=== EXTRAIT DE PAGE ===

DE SANG FROID, de Truman Capote

Livre
Bien
Très bien
Un Must
Sans mobile apparent

Le pitch

Le récit véridique, ultra documenté, d’un fait divers crapuleux. Le meurtre, pour un butin dérisoire, de quatre membres d’une famille de fermiers du Kansas. Dans un style d’une rare perfection, Truman Capote inaugure avec De Sang Froid un nouveau genre, le true crime, qui a influencé et changé la littérature mondiale pour des décennies. Jusqu’à aujourd’hui. Hissant au rang des beaux-arts une forme supérieure de reportage. Un récit addictif et inédit, d’une rare densité.

Pourquoi je vous le conseille ?

Car Truman Capote, l’une des plus grandes figures de la littérature contemporaine, réinvente le roman avec ce chef-d’œuvre précurseur du genre non-fiction novel qui continue de faire bien des émules : une littérature du fait divers mettant en scène des personnages célèbres, sans les fards du roman à clé. Car c’est un roman passionnant, immense succès à sa sortie, qui va préfigurer la chute de l’écrivain. Pour le style d’une rare perfection (à la virgule près) : discret, équilibré, élagué.  Avec jusque ce qu’il faut de suspense. Car en reprenant les faits véridiques et glaçants, où la réalité s’avère plus sombre que la fiction, Capote essaie de justifier l’impensable, s’applique à redonner un nom aux victimes et un passé aux meurtriers.

L’ABSOLUE VÉRITÉ DU CRIME. Rien n’est inventé dans ce « roman- vérité » qui relate le drame en restant au plus près des faits. Avec impartialité. Une œuvre qui annonce la naissance d’un nouveau genre qui fera florès : le roman du réel qu’illustreront à leur tour Norman Mailer ou Joyce Carol Oates, entre autres. Pas un mot, pas un geste, pas un point de vue qui ne soit strictement vrai puisque ce livre est le résultat d’un montage d’interviews conduites par Capote (accompagnée de sa super amie Harper Lee, Ne tirez pas sur l’oiseau moqueur) auprès de la plupart des personnes impliquées dans ce crime. Surtout et y compris les deux criminels, Dick Hickock et Perry Smith, qu’il rencontrera à de nombreuses reprises et qu’il accompagnera jusqu’à leur exécution, en avril 1965. Une relation très ambiguë d’ailleurs puisqu’il sera à la fois leur ami (multipliant les appels et les demandes de grâce, obtenant de retarder l’exécution) tout en sachant aussi qu’il fallait qu’ils soient exécutés pour que son livre prenne tout son sens … Au bout du bout, près de six années d’investigation et 8000 pages de notes pour donner naissance à un chef-d’œuvre qui révolutionnera la littérature. D’abord publié en feuilleton dans l’hebdomadaire The New Yorker en 1965, De sang-froid devient un an plus tard un best-seller mondial vendu à plus de huit millions d’exemplaires. Avant d’intéresser Hollywood dans une adaptation remarquable signée Richard Brooks (1968).  Une œuvre qui devait apporter honneur et gloire à son auteur. Et qui signera aussi le début de sa fin. Ce sera son dernier roman.

=== DONNÉES FOURNIES ===

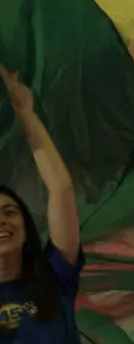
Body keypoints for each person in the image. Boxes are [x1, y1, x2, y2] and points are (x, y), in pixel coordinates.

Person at [0, 65, 83, 343]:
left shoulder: (55, 277)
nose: (1, 220)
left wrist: (25, 114)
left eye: (9, 212)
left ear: (25, 227)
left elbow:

===

VOTRE OBJECTIF:
Réécrivez le passage de l'extrait qui commence par les mots « Pourquoi je vous » et s'achève sur « passé aux meurtriers. », en changeant « passionnant » en « captivant ». Les entrées n'ont aucun rapport avec l'extrait.

RÉPONSE:
Pourquoi je vous le conseille ?

Car Truman Capote, l’une des plus grandes figures de la littérature contemporaine, réinvente le roman avec ce chef-d’œuvre précurseur du genre non-fiction novel qui continue de faire bien des émules : une littérature du fait divers mettant en scène des personnages célèbres, sans les fards du roman à clé. Car c’est un roman captivant, immense succès à sa sortie, qui va préfigurer la chute de l’écrivain. Pour le style d’une rare perfection (à la virgule près) : discret, équilibré, élagué.  Avec jusque ce qu’il faut de suspense. Car en reprenant les faits véridiques et glaçants, où la réalité s’avère plus sombre que la fiction, Capote essaie de justifier l’impensable, s’applique à redonner un nom aux victimes et un passé aux meurtriers.